======== GIVEN DATA

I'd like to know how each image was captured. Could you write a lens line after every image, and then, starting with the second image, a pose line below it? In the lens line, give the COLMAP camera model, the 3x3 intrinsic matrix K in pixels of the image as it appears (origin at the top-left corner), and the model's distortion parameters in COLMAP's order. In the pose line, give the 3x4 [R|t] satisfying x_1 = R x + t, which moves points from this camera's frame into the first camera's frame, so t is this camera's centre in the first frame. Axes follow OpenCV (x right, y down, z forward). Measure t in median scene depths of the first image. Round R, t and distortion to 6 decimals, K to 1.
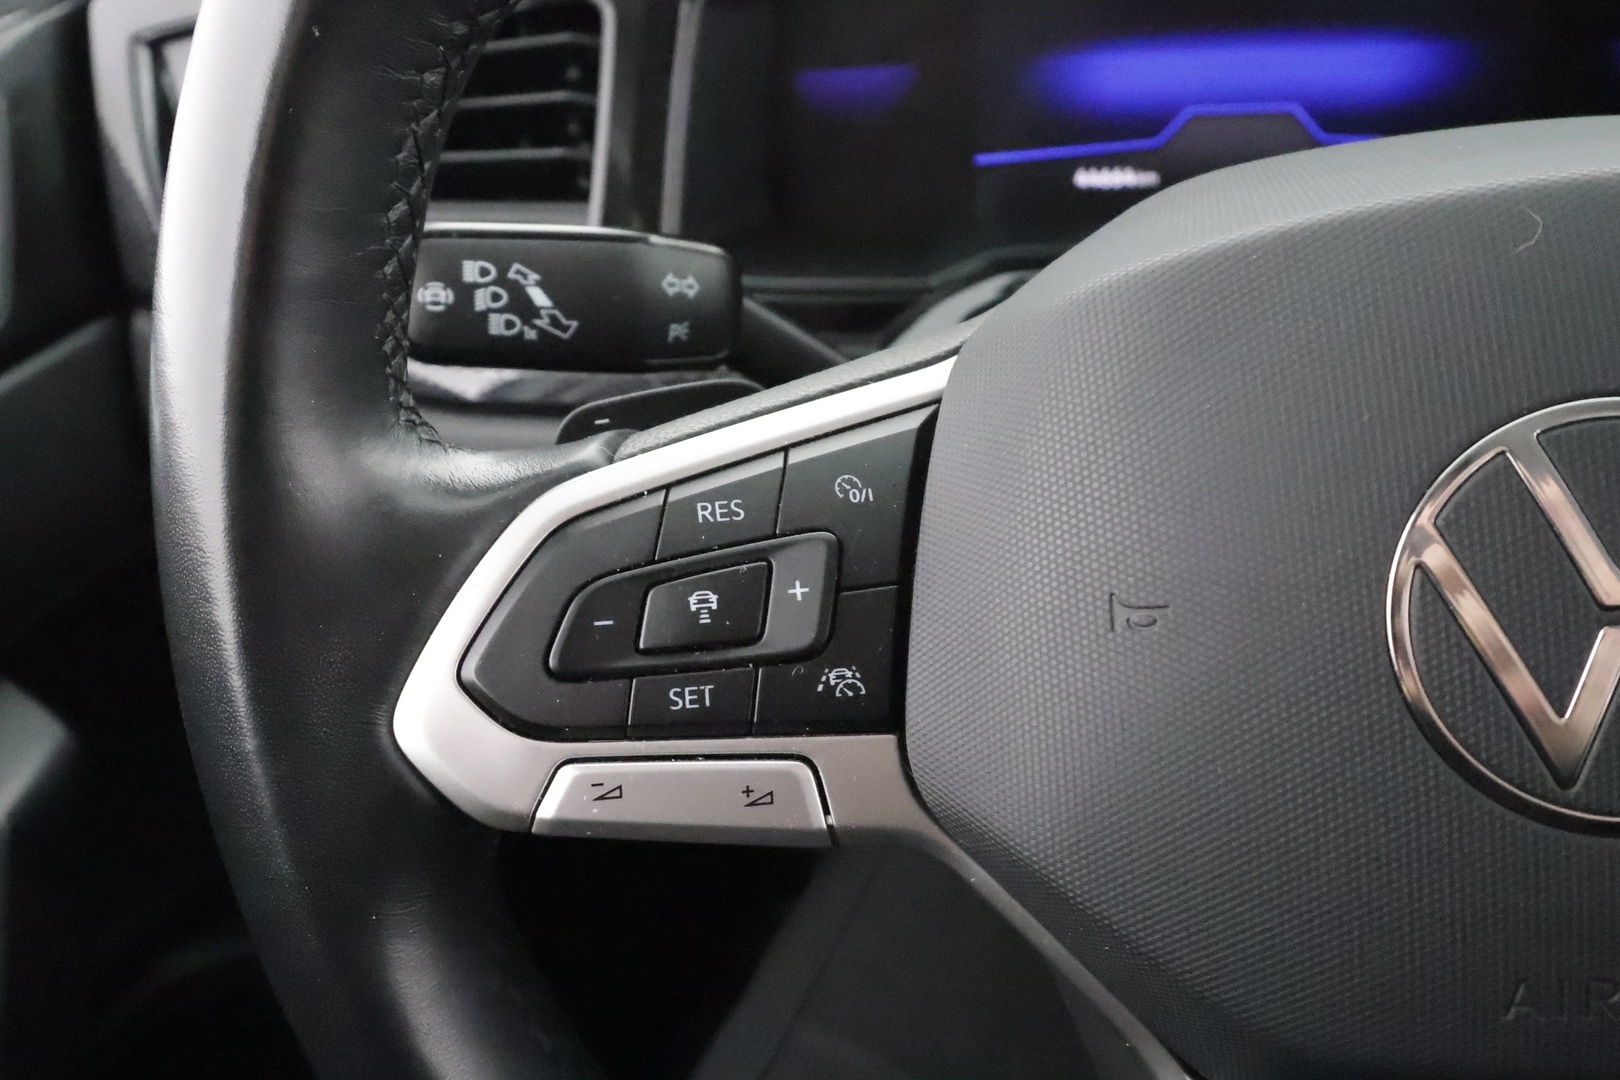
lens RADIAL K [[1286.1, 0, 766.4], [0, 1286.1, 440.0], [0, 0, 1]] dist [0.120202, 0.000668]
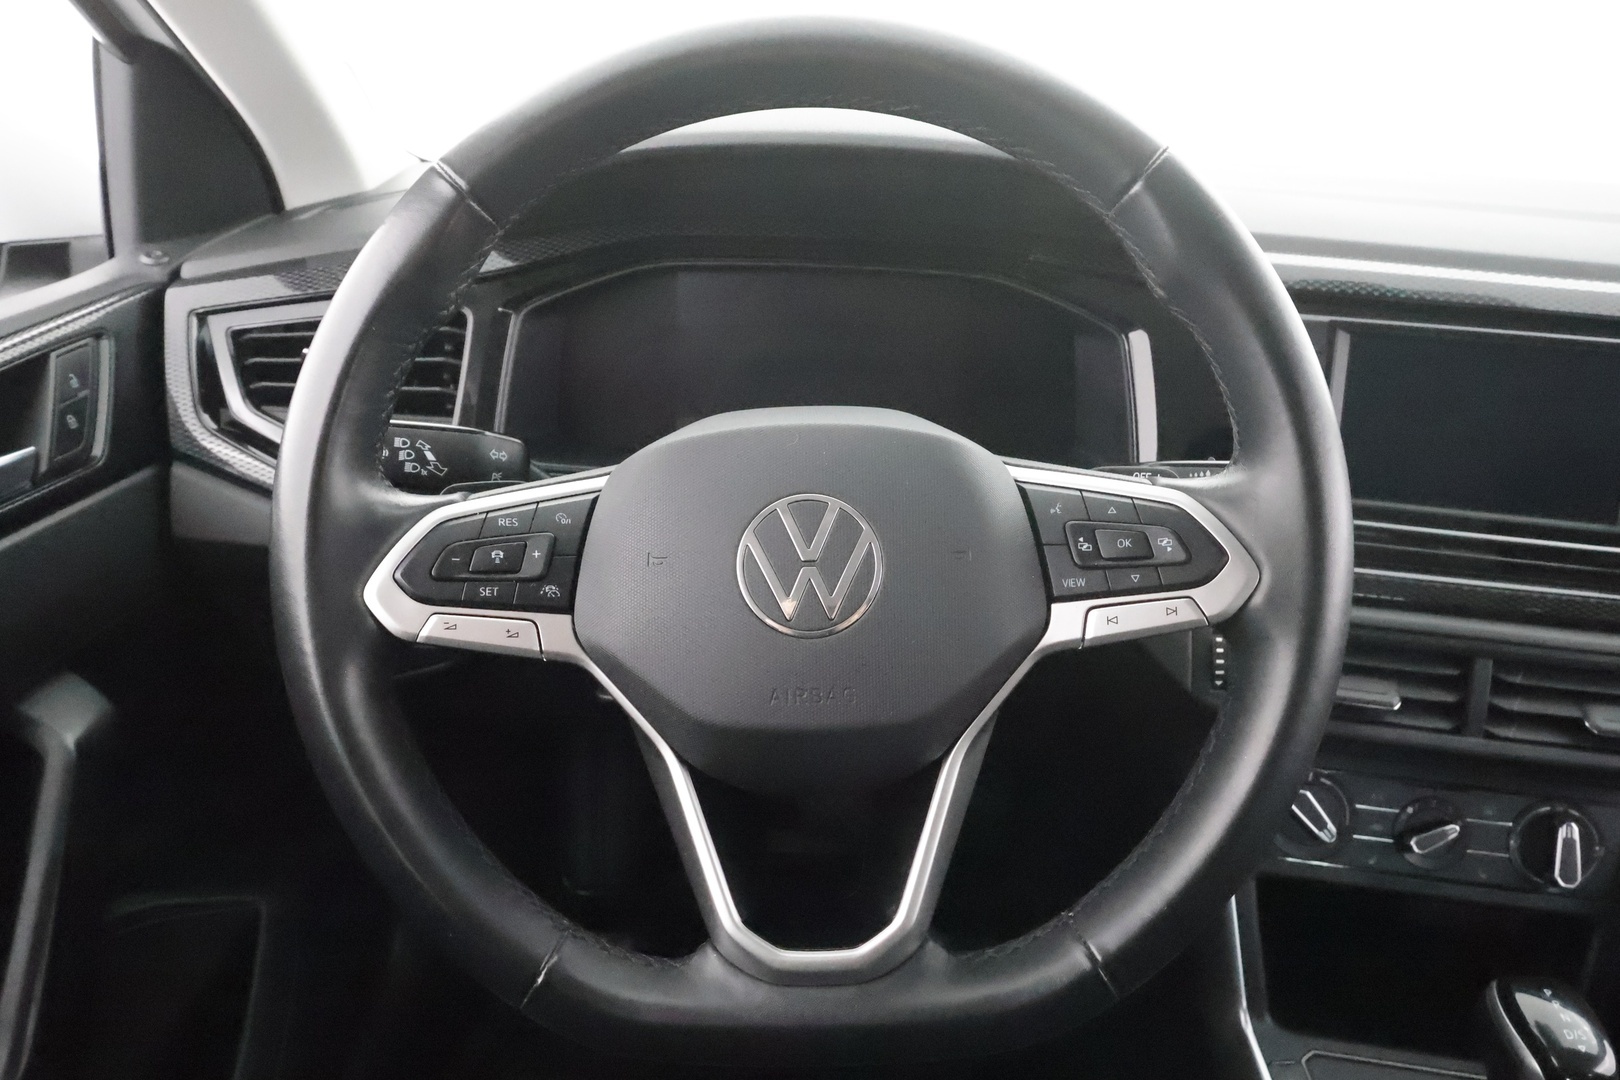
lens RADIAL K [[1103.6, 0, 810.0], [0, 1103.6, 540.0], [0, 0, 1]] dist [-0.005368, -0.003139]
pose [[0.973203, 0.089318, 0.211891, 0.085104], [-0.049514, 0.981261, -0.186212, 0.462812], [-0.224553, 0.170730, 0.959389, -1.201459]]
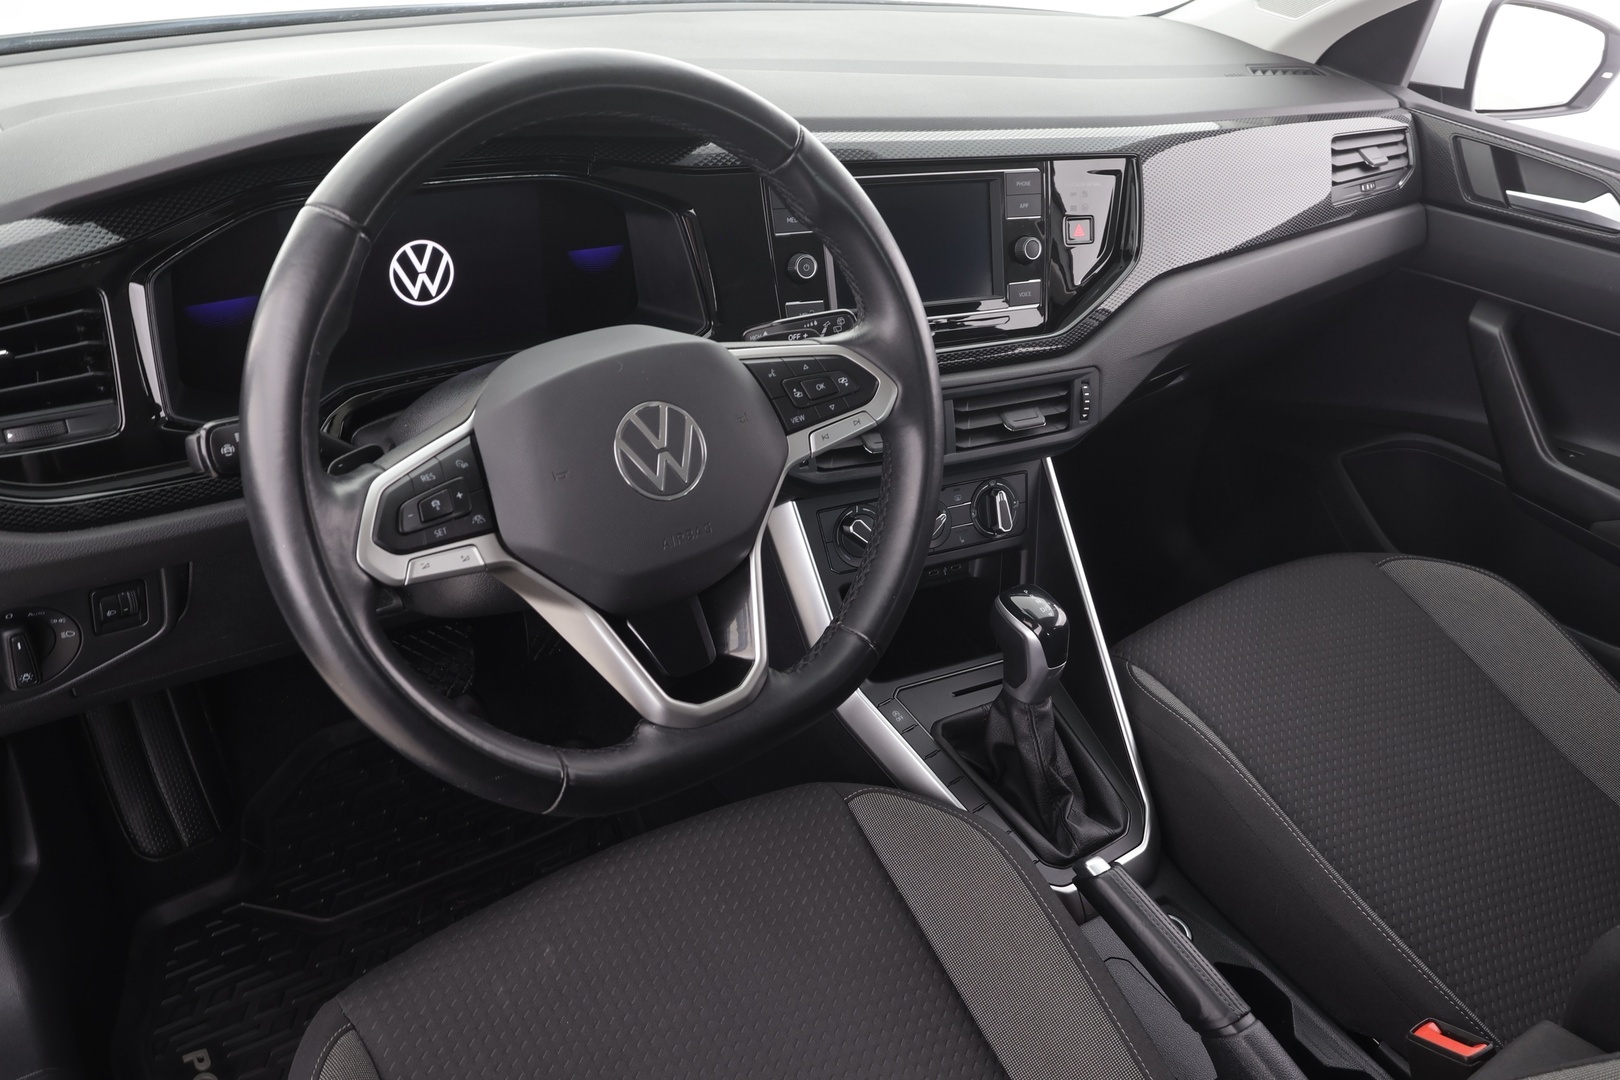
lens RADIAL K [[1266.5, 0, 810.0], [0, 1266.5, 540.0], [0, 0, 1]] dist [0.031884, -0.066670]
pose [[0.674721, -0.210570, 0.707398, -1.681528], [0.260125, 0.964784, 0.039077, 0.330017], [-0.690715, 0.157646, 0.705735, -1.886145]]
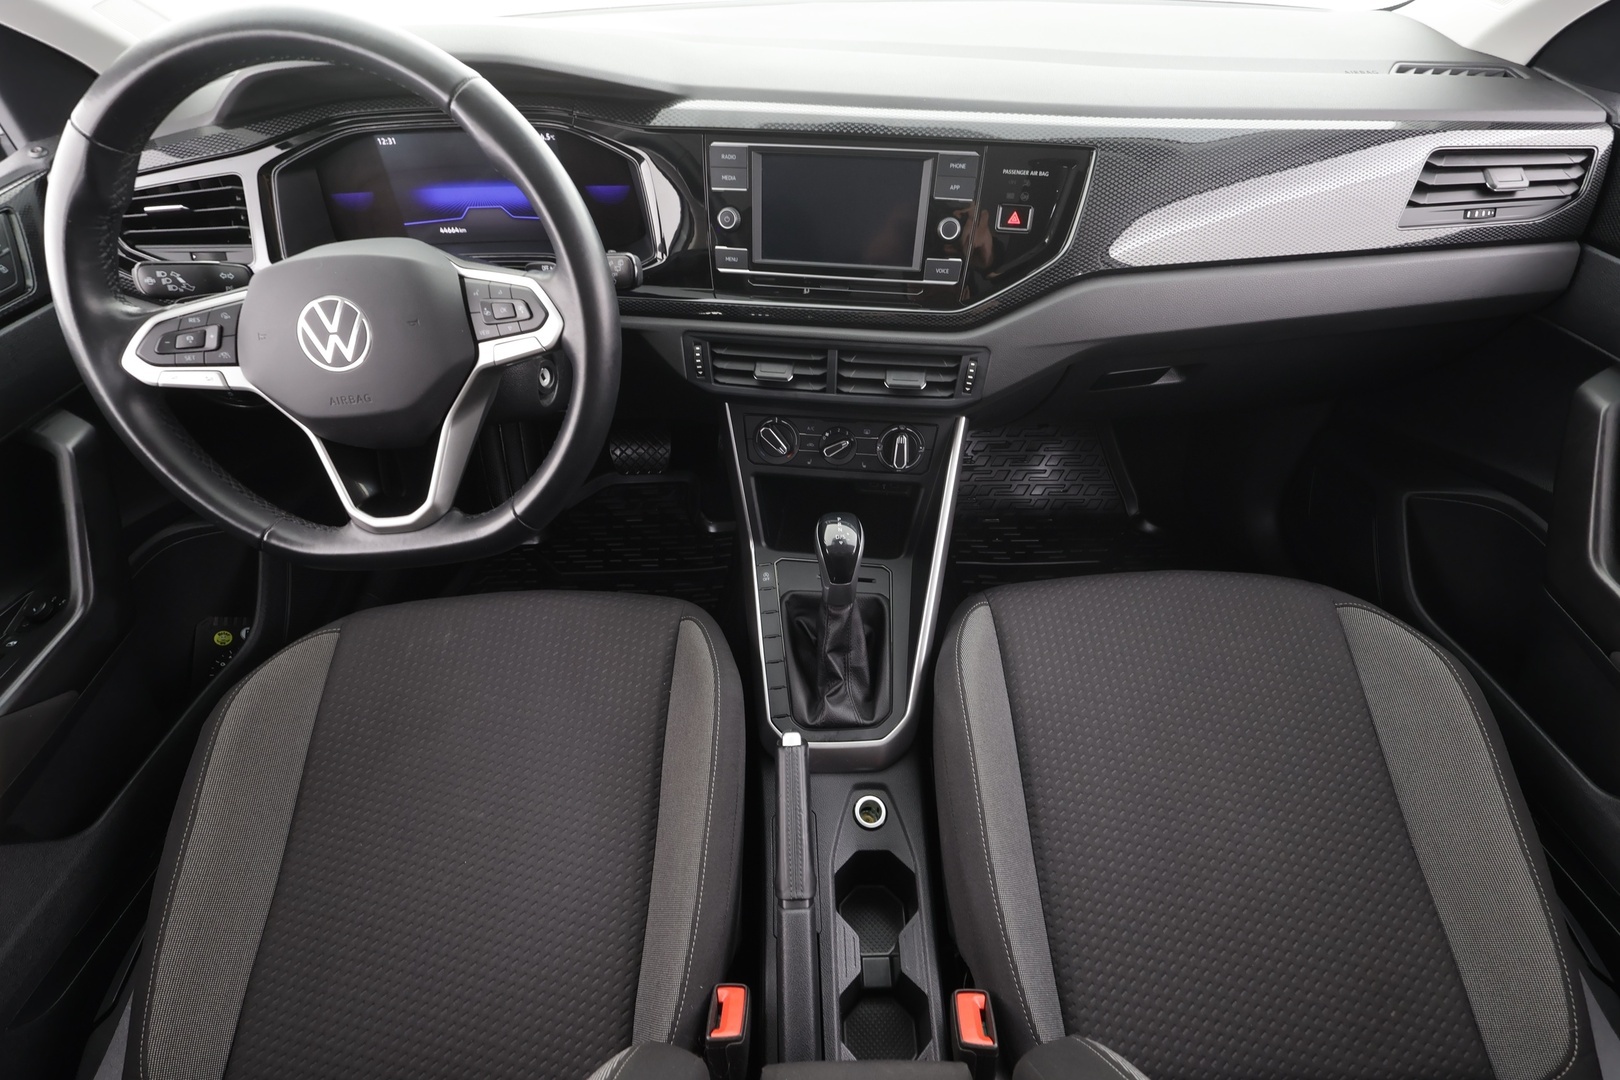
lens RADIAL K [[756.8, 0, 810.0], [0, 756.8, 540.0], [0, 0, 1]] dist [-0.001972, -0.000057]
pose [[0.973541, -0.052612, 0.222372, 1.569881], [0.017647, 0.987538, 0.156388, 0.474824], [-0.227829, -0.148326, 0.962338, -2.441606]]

================

ACTIVITY. Restate the material above word for word, dropping the pictures.

WRITTEN ANSWER.
I'd like to know how each image was captured. Could you write a lens line after every image, and then, starting with the second image, a pose line below it? In the lens line, give the COLMAP camera model, the 3x3 intrinsic matrix K in pixels of the image as it appears (origin at the top-left corner), and the model's distortion parameters in COLMAP's order. In the pose line, give the 3x4 [R|t] satisfying x_1 = R x + t, which moves points from this camera's frame into the first camera's frame, so t is this camera's centre in the first frame. Axes follow OpenCV (x right, y down, z forward). Measure t in median scene depths of the first image. Round R, t and distortion to 6 decimals, K to 1.
lens RADIAL K [[1286.1, 0, 766.4], [0, 1286.1, 440.0], [0, 0, 1]] dist [0.120202, 0.000668]
lens RADIAL K [[1103.6, 0, 810.0], [0, 1103.6, 540.0], [0, 0, 1]] dist [-0.005368, -0.003139]
pose [[0.973203, 0.089318, 0.211891, 0.085104], [-0.049514, 0.981261, -0.186212, 0.462812], [-0.224553, 0.170730, 0.959389, -1.201459]]
lens RADIAL K [[1266.5, 0, 810.0], [0, 1266.5, 540.0], [0, 0, 1]] dist [0.031884, -0.066670]
pose [[0.674721, -0.210570, 0.707398, -1.681528], [0.260125, 0.964784, 0.039077, 0.330017], [-0.690715, 0.157646, 0.705735, -1.886145]]
lens RADIAL K [[756.8, 0, 810.0], [0, 756.8, 540.0], [0, 0, 1]] dist [-0.001972, -0.000057]
pose [[0.973541, -0.052612, 0.222372, 1.569881], [0.017647, 0.987538, 0.156388, 0.474824], [-0.227829, -0.148326, 0.962338, -2.441606]]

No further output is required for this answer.